You are viewing a plain text version of this content. The canonical link for it is here.
Posted to user@flink.apache.org by Tao Xia <ta...@udacity.com> on 2018/04/30 21:15:08 UTC

merge/union fast and slow streams based on event timestamp

I am running into a problem when processing the past 7 days of data from
multiple streams.  I am trying to union the streams based on event
timestamp.

The problem is that there are streams are significant big than other
streams. For example if one stream has 1,000 event/sec and the other stream
has 1,000,000 event/sec.

I am using a PrirotyQueue to sort the event based on event timestamp. Since
the fast(smaller) streams watermarks moves much faster than the
slow(bigger) streams, there are lots of events  from the faster streams
ended up in the Queue waiting for the slower stream to catch up and
eventually ran out of memory.

Is there anyway we can send back pressure on the fast streams so they can
slow down?  or somehow to coordinate the watermarks between all the streams?

I am planning to use an external storage to tracking the low watermarks
between all the streams. so we don't read the event we cannot handle into
the PriorityQueue.

Any better suggestions?

Thanks,
Tao

Re: merge/union fast and slow streams based on event timestamp

Posted by Fabian Hueske <fh...@gmail.com>.
Hi Tao,

there's no built-in mechanism for this in Flink.
Throttling streams and creating back pressure is not a good idea in general
because it prevents checkpoint barriers (which must be aligned with the
events) to arrive a the operators.
This might cause checkpoints to time out.

The only way to prevent this is to not emit records from a source.
Once a records is emitted, it should be processed if possible.

Best, Fabian

2018-04-30 23:15 GMT+02:00 Tao Xia <ta...@udacity.com>:

> I am running into a problem when processing the past 7 days of data from
> multiple streams.  I am trying to union the streams based on event
> timestamp.
>
> The problem is that there are streams are significant big than other
> streams.

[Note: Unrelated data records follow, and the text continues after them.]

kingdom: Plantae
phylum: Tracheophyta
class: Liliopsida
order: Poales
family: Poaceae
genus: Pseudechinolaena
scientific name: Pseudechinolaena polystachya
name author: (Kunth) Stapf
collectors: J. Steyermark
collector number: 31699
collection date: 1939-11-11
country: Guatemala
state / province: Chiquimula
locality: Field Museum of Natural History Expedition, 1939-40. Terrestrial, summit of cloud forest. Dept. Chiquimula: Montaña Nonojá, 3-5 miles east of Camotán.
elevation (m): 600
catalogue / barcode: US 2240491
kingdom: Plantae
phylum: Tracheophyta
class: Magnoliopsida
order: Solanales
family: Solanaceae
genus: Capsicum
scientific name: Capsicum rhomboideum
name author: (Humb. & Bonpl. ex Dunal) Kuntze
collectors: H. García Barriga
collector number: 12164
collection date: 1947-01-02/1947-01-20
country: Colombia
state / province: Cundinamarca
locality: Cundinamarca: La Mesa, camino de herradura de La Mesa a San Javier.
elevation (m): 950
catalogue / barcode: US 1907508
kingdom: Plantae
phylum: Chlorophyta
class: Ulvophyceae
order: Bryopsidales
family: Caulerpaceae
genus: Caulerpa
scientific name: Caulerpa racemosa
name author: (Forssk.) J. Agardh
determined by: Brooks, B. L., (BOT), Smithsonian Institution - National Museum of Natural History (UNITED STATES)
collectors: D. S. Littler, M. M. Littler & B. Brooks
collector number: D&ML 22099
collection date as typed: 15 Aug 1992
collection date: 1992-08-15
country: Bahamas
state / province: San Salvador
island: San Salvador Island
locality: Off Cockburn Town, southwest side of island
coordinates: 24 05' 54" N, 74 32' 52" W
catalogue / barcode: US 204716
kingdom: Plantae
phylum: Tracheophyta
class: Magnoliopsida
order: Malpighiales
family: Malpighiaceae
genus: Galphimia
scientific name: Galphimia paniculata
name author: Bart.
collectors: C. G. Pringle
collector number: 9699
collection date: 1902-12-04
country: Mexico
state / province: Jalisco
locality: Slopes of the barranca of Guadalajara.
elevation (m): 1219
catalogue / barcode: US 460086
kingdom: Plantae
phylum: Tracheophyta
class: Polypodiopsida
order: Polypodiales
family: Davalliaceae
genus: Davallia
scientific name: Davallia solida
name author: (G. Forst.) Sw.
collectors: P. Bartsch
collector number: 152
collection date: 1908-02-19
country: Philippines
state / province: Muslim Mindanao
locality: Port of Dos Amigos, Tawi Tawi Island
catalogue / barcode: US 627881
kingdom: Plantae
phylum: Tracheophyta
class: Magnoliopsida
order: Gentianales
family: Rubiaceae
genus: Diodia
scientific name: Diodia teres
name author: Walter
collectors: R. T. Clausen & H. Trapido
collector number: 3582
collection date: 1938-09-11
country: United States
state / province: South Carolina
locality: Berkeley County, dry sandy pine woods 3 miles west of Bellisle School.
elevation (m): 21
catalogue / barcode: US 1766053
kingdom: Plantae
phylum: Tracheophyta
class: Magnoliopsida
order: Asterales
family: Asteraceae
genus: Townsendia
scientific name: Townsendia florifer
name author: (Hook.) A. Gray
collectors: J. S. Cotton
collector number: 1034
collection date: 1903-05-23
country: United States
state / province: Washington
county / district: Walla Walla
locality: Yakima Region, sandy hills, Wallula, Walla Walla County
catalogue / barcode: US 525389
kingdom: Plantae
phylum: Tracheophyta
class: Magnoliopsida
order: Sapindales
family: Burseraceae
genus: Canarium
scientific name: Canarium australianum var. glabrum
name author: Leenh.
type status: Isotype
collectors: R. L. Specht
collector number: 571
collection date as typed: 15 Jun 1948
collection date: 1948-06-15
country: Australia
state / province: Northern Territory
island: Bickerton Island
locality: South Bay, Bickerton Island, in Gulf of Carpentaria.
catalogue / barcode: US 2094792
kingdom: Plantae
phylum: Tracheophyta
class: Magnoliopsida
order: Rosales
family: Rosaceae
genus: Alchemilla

For example if one stream has 1,000 event/sec and the other stream
> has 1,000,000 event/sec.
>
> I am using a PrirotyQueue to sort the event based on event timestamp.
> Since the fast(smaller) streams watermarks moves much faster than the
> slow(bigger) streams, there are lots of events  from the faster streams
> ended up in the Queue waiting for the slower stream to catch up and
> eventually ran out of memory.
>
> Is there anyway we can send back pressure on the fast streams so they can
> slow down?  or somehow to coordinate the watermarks between all the streams?
>
> I am planning to use an external storage to tracking the low watermarks
> between all the streams. so we don't read the event we cannot handle into
> the PriorityQueue.
>
> Any better suggestions?
>
> Thanks,
> Tao
>